### ESTRATTO DEL DOCUMENTO
• • • • •
Eppure, Zuckerberg non trema. Anzi, rilancia. Per lui, l’intelligenza artificiale non è un’opzione: è il prossimo stadio dell’evoluzione di Meta. È il modo per colonizzare ancora più a fondo la psiche collettiva, per rendere ogni interazione, ogni like, ogni scroll, parte di un circuito chiuso di predizione e profitto. E lo fa con l’aria di chi sa che l’unico modo per vincere è spendere prima di tutti, di più di tutti.
In fondo, non sta solo costruendo un’infrastruttura tecnologica. Sta edificando un panopticon cognitivo dove l’intelligenza artificiale non è al servizio dell’utente, ma del business. E se questo significa investire 72 miliardi, per lui sono ben spesi.
Mark Zuckerberg ha deciso che anche il suo giocattolo AI merita una carta di credito. Durante l’earnings call del primo trimestre 2025, il CEO di Meta ha confermato che il nuovo Meta AI, lanciato come app standalone dopo mesi di sperimentazioni integrate dentro Facebook, Messenger e WhatsApp, avrà presto una versione a pagamento. Un “premium service” parole sue pensato per chi vuole “sbloccare più potenza di calcolo o funzionalità aggiuntive”. Tradotto: l’AI per tutti è una demo, quella seria te la compri.
Zuckerberg non ha nemmeno cercato di mascherare l’intento. Meta vuole monetizzare. Siamo di fronte all’ennesimo episodio della saga “la democratizzazione dell’intelligenza artificiale… ma solo se puoi permettertela”. È il modello OpenAI, Google e Microsoft, che hanno già imbastito la loro segmentazione freemium con ChatGPT Plus, Gemini Advanced e Copilot Pro. Chi vuole performance, affidabilità e accesso alle nuove chicche paga, chi no si arrangia con i ritagli.
Il tempismo non è casuale. Meta AI ha raggiunto secondo quanto dichiarato quasi un miliardo di utenti. Numeri colossali, anche se vaghi. Ma non basta generare immagini simpatiche con un prompt e spingere qualche status su WhatsApp: adesso bisogna far quadrare i conti. E allora ecco il secondo colpo di teatro: Meta prevede ora fino a 72 miliardi di dollari di investimento sull’AI, in crescita rispetto ai 65 annunciati in precedenza. Traduzione: ci stiamo giocando tutto su questa scommessa, ed è ora che inizi a fruttare.
Zuckerberg ha anche lasciato trapelare la possibilità di inserire “consigli sui prodotti o pubblicità” direttamente dentro Meta AI. Come dire: se non paghi per il prodotto, diventi il prodotto. O forse peggio, diventi il target di un motore predittivo che conosce i tuoi gusti meglio della tua coscienza. Un’integrazione pubblicitaria in un assistant AI apre scenari inquietanti, con la capacità di suggerire, influenzare e manipolare ogni micro-interazione. Siamo a un passo dal personal shopper neurale sponsorizzato da chi ha l’offerta migliore sul momento.
Il rollout, però, non sarà immediato. Zuckerberg ha detto chiaramente che per il prossimo anno il focus resterà sullo scaling e sull’aumento dell’engagement. In altre parole: vogliamo prima farvi entrare tutti nell’ecosistema, farvi abituare, rendervi dipendenti e poi… monetizzare ogni respiro digitale.
Intanto, mentre OpenAI firma accordi strategici con Apple e Microsoft e Google riassetta tutta la suite con Gemini, Meta si posiziona come il player social dell’intelligenza artificiale. Ma non facciamoci illusioni: dietro l’apparente accessibilità del suo bot chiacchierone, c’è una macchina assetata di dati, attenzioni e — sempre di più — contanti.
Nel capitalismo cognitivo del 2025, anche l’intelligenza è diventata un abbonamento.
Zuckerberg non vuole che tu parli con un’AI. Vuole che tu parli con la sua AI, dentro il suo recinto, con le sue regole. E magari, che tu clicchi su un paio di ads mentre ci sei.
• • • • •
### CONSEGNA A
Elenca i servizi a pagamento che l'articolo su Meta AI indica come esempi della segmentazione freemium adottata da OpenAI, Google e Microsoft.
### CONSEGNA B
Estrai dall'articolo su Meta AI il passo che comincia con "Il tempismo non" e prosegue fino a "inizi a fruttare.".

Voci tratte da una raccolta:
• • • • •
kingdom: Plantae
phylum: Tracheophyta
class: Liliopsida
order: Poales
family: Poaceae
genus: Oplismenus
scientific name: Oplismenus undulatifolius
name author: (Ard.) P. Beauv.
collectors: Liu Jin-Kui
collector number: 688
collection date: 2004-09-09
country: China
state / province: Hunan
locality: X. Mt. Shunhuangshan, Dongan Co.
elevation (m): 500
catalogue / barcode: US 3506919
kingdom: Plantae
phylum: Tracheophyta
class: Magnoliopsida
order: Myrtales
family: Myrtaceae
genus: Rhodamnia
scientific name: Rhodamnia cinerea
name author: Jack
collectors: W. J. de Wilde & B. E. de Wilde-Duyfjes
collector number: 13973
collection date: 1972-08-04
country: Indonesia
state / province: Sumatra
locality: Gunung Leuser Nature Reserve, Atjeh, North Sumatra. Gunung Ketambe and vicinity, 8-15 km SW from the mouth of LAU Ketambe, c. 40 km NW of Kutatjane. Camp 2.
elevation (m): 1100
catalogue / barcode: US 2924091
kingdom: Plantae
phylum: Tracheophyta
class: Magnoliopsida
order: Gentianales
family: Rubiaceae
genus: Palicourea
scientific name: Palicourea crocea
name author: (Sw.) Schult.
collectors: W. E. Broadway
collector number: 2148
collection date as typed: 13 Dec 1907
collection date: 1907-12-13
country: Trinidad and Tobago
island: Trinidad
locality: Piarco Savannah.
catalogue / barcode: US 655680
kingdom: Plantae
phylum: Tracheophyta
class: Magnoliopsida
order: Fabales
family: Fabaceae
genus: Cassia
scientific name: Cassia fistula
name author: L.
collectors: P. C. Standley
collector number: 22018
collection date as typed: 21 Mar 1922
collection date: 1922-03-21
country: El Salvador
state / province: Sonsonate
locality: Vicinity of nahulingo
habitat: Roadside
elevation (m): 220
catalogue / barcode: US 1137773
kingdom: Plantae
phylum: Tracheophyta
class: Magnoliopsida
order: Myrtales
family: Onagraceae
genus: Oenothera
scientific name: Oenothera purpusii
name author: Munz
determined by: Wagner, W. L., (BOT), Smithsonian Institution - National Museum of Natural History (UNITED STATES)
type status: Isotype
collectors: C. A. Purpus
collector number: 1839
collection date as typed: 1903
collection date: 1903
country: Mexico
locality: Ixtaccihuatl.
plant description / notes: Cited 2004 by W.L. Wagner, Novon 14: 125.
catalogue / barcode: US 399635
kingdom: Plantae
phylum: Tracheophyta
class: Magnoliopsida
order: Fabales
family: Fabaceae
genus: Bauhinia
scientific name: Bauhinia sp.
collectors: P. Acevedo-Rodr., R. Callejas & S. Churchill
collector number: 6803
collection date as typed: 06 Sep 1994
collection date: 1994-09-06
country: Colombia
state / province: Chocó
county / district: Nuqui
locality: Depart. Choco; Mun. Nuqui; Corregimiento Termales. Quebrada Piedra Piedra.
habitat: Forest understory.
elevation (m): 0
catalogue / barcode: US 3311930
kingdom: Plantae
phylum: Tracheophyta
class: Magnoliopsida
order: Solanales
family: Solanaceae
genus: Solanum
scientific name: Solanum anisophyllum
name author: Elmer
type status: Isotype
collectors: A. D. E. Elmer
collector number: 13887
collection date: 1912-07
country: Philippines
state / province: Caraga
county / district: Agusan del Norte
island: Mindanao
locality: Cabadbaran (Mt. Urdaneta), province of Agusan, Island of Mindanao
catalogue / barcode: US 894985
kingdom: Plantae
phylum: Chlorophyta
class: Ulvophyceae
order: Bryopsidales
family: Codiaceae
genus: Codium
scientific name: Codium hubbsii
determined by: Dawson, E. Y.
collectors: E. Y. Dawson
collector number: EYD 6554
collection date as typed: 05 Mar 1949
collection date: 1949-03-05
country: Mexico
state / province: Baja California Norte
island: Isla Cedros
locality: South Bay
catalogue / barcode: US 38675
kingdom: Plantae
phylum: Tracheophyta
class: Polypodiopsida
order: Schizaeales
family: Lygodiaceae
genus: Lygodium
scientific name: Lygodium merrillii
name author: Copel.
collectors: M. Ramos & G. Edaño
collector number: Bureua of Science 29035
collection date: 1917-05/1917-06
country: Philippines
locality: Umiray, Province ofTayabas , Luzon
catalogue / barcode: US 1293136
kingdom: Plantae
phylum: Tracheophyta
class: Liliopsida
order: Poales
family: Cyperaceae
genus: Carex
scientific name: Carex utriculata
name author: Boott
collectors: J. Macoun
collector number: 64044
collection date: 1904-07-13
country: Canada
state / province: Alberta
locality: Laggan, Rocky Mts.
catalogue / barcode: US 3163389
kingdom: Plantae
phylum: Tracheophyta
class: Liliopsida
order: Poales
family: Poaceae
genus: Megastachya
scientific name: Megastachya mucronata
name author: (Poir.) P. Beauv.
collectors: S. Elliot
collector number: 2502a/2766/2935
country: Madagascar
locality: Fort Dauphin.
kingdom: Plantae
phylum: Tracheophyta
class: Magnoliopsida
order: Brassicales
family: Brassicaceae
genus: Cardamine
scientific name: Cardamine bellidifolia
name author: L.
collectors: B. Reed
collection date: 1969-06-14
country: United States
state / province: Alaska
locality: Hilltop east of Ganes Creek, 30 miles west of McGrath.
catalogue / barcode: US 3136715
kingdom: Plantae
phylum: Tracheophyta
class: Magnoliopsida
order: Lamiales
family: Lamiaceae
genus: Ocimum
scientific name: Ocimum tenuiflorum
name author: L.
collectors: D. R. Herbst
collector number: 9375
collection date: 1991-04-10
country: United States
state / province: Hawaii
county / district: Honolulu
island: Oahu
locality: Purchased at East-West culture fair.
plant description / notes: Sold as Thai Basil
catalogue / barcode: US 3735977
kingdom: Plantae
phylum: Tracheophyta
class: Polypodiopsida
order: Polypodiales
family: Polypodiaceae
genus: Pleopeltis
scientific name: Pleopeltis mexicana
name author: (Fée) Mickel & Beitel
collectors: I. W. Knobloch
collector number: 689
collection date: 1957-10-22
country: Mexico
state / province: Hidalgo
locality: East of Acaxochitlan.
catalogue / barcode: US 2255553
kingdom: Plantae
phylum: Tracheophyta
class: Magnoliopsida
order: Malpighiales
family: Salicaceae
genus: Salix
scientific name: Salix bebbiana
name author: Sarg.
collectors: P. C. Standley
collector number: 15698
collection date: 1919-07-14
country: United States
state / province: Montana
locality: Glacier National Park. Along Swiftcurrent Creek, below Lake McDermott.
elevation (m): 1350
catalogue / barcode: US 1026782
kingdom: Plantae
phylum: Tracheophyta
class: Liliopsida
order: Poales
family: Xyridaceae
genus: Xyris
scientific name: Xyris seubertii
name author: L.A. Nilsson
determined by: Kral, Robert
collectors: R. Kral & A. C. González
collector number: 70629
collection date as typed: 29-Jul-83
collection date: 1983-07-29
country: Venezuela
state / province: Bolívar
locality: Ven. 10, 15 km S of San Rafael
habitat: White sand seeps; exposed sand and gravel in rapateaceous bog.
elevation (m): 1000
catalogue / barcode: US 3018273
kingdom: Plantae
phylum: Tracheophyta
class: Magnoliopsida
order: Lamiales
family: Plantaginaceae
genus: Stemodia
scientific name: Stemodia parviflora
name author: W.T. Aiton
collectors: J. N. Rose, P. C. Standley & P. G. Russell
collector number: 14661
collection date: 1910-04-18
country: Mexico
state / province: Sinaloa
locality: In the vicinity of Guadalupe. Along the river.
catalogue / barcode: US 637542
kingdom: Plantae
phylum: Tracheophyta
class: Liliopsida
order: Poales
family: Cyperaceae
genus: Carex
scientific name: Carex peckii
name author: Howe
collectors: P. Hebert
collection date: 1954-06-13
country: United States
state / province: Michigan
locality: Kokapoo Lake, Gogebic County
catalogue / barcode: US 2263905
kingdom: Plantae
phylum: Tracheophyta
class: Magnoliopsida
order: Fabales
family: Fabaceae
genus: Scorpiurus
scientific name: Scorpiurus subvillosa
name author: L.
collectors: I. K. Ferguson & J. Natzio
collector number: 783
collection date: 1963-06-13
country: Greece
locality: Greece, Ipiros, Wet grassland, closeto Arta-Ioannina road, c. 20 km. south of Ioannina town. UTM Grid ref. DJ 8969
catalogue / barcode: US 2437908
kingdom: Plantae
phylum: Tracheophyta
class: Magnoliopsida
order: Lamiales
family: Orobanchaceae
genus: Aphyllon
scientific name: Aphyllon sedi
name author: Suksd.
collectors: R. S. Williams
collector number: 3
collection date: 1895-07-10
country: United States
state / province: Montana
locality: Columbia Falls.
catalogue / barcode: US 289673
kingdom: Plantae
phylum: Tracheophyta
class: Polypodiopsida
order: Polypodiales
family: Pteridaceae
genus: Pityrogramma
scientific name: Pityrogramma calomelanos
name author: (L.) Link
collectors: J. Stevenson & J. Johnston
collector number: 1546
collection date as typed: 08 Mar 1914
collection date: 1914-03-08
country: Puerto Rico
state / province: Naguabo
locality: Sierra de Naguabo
• • • • •
### SOLUZIONE A
ChatGPT Plus, Gemini Advanced, Copilot Pro

### SOLUZIONE B
Il tempismo non è casuale. Meta AI ha raggiunto secondo quanto dichiarato quasi un miliardo di utenti. Numeri colossali, anche se vaghi. Ma non basta generare immagini simpatiche con un prompt e spingere qualche status su WhatsApp: adesso bisogna far quadrare i conti. E allora ecco il secondo colpo di teatro: Meta prevede ora fino a 72 miliardi di dollari di investimento sull’AI, in crescita rispetto ai 65 annunciati in precedenza. Traduzione: ci stiamo giocando tutto su questa scommessa, ed è ora che inizi a fruttare.